Requirement 1
In the piece on the gospel nativity stories, where and when is Dickens' "A Christmas Carol" set?
Requirement 2
Reproduce the stretch of the nativity piece from "Now that December" through "what they aren’t.".
Requirement 3
Carry on the piece about the gospel nativity stories from its last sentence.

Excerpted text
====
Now that December has come, it’s time to revisit the endlessly enchanting nativity stories found in the gospels of Matthew and Luke. I use the word “stories”, firstly because these are not historical accounts and, secondly, because there are two of them, even though the yearly ‘nativity plays’ join them up, and present them as one. If we do that, we create a third nativity story – Matthew’s, Luke’s and our own one – but that story isn’t found in the New Testament. This is not to say that we should ban the children’s versions, but that, as adults, we should read, enjoy, and value, each of the two separate stories for what they are, not for what they aren’t.
I don’t see myself here as being a negatively minded spoil-sport. If we think about another Christmas story, Charles Dickens’ “A Christmas Carol”, it doesn’t matter that it didn’t actually happen, even though firmly located in mid nineteenth century London, nor that it includes a visitor from beyond the grave, supernatural ‘spirits’, and a succession of amazing happenings. All of these add compelling interest, colour and drama to a tale that has important lessons to teach us whatever our own time and place.
====
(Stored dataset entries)
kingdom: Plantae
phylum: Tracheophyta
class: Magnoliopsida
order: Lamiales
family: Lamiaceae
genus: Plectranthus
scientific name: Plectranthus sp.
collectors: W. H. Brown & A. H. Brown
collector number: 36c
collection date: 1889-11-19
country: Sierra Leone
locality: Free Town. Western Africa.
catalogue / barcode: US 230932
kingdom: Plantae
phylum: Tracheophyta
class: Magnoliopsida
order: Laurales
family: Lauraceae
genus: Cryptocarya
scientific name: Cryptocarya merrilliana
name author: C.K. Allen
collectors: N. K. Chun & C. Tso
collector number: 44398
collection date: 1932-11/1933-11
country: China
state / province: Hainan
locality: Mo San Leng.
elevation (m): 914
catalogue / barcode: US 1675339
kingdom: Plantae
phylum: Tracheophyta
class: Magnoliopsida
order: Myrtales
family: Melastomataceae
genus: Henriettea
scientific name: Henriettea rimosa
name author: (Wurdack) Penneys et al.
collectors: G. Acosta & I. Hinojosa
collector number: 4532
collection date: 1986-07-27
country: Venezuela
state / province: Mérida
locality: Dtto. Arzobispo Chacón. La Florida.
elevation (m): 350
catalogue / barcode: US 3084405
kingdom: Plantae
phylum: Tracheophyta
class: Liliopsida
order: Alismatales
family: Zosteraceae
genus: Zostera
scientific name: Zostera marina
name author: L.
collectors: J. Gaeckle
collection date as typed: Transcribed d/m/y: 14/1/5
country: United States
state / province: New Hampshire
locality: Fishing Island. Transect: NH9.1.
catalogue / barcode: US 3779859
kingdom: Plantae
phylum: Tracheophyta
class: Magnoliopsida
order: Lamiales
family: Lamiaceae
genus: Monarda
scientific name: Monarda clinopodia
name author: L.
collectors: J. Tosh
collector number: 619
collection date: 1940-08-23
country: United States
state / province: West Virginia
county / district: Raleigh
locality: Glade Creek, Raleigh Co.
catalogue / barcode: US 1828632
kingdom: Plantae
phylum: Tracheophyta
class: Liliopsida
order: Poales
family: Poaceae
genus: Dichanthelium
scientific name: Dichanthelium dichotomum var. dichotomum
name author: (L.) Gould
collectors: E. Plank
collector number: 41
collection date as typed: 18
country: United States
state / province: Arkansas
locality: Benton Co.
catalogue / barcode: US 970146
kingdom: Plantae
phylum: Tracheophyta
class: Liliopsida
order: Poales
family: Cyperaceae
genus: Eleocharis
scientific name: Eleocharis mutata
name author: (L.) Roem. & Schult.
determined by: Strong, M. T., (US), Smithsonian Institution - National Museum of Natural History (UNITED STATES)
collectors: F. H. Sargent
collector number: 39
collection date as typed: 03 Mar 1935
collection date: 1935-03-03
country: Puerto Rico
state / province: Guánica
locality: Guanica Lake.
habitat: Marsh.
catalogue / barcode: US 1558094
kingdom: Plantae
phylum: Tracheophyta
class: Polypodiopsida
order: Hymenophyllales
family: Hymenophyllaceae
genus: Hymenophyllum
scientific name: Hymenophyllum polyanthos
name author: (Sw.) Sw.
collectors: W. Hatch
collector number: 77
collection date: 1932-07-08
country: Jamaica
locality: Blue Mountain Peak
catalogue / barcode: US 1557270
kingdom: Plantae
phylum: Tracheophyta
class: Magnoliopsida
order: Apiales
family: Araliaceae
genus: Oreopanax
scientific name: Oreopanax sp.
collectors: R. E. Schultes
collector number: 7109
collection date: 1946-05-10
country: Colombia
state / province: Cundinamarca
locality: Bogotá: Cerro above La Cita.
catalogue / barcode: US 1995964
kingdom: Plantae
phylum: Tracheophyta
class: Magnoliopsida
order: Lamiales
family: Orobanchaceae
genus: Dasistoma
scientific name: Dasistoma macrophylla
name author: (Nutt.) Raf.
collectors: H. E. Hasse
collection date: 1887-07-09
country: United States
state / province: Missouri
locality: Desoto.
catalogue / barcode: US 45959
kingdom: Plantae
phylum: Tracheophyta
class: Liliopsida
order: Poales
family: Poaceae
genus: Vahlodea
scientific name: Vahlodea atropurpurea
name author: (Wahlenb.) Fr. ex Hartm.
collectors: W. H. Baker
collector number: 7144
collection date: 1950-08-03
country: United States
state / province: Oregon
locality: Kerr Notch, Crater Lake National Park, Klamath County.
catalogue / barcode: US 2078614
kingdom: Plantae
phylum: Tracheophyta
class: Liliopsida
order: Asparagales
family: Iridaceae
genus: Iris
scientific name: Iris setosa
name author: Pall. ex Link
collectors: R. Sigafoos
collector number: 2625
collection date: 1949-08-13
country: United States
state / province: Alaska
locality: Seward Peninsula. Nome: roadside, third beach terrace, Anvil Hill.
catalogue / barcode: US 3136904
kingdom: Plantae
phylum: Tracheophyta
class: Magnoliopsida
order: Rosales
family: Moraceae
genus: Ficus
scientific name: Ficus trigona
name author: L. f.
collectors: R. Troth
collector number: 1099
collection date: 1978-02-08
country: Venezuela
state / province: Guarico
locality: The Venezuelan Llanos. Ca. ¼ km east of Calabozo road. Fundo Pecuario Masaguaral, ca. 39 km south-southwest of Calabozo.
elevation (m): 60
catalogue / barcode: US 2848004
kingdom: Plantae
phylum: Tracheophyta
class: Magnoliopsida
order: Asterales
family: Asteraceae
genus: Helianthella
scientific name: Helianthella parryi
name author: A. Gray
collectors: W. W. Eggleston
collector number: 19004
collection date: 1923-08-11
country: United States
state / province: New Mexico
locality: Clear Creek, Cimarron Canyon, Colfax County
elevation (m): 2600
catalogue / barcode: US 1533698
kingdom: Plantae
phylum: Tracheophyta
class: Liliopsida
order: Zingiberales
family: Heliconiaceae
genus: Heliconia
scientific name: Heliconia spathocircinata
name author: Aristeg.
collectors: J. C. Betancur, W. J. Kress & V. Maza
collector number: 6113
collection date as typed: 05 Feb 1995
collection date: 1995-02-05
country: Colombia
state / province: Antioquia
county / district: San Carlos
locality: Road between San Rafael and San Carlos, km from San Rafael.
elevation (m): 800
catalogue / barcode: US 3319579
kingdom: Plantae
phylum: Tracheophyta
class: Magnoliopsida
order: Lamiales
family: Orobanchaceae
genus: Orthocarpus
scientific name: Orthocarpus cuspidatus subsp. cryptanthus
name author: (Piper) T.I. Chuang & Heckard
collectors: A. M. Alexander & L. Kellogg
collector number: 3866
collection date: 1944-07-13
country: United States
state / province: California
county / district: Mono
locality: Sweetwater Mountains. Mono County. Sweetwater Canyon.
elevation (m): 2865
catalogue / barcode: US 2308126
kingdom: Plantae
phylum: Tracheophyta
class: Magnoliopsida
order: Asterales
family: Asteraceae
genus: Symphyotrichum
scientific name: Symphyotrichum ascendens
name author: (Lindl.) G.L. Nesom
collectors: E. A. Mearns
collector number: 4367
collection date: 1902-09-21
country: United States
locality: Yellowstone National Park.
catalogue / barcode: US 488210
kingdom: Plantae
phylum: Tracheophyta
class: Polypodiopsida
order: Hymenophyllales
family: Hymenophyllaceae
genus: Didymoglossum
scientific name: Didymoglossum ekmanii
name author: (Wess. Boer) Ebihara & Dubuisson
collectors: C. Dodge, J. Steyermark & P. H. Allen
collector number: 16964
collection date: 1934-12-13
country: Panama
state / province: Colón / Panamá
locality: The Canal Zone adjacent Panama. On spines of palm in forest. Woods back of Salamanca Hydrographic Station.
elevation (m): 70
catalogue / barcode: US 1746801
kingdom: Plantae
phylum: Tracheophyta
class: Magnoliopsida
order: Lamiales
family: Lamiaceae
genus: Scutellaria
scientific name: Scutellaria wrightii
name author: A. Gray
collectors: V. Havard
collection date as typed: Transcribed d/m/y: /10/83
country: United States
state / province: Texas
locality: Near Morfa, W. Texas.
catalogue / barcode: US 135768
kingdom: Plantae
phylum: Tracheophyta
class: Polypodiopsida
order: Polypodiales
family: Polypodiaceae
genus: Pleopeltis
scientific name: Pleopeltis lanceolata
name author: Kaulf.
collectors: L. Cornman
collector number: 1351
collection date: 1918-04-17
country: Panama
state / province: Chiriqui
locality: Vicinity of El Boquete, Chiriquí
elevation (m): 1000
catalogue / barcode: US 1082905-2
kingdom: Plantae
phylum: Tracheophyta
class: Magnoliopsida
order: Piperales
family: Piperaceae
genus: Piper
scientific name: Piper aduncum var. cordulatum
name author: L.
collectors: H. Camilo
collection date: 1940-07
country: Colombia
====
Task output 1
It is set in mid nineteenth century London.

Task output 2
Now that December has come, it’s time to revisit the endlessly enchanting nativity stories found in the gospels of Matthew and Luke. I use the word “stories”, firstly because these are not historical accounts and, secondly, because there are two of them, even though the yearly ‘nativity plays’ join them up, and present them as one. If we do that, we create a third nativity story – Matthew’s, Luke’s and our own one – but that story isn’t found in the New Testament. This is not to say that we should ban the children’s versions, but that, as adults, we should read, enjoy, and value, each of the two separate stories for what they are, not for what they aren’t.

Task output 3
Why do I say that the stories are quite different from one another? The first reason is that they contradict each other (which is not a problem, unless it’s claimed that they’re history). Jesus’ parents-to-be, in Luke, live in Nazareth, and therefore must travel to Bethlehem. In Matthew, however, they have a “house’ in Bethlehem, so don’t need to saddle their donkey and set off on a long journey. Luke’s story focusses on shepherds and dazzling angelic choirs, whereas Matthew’s majors on wise men from the east and a guiding, hovering ‘star’. Two different writers, two different stories.
The second reason is that each has a very different time scale. In Luke, there is a journey to Bethlehem, the birth of Jesus, the immediate arrival of the shepherds, Jesus’ circumcision, his presentation in the Jerusalem Temple, and the family’s return to Nazareth. The timescale here is around 6 weeks. In Matthew, however, Jesus is born and, some time thereafter, the ‘wise men’ appear. The family then have to flee to Egypt to escape King Herod’s ‘slaughter of the innocents’. After Herod’s death, they naturally head back to their house in Bethlehem but, being warned that it’s not safe, go north instead, and set up home in Nazareth. This timescale is considerably longer than 6 weeks. Two different writers, two different stories.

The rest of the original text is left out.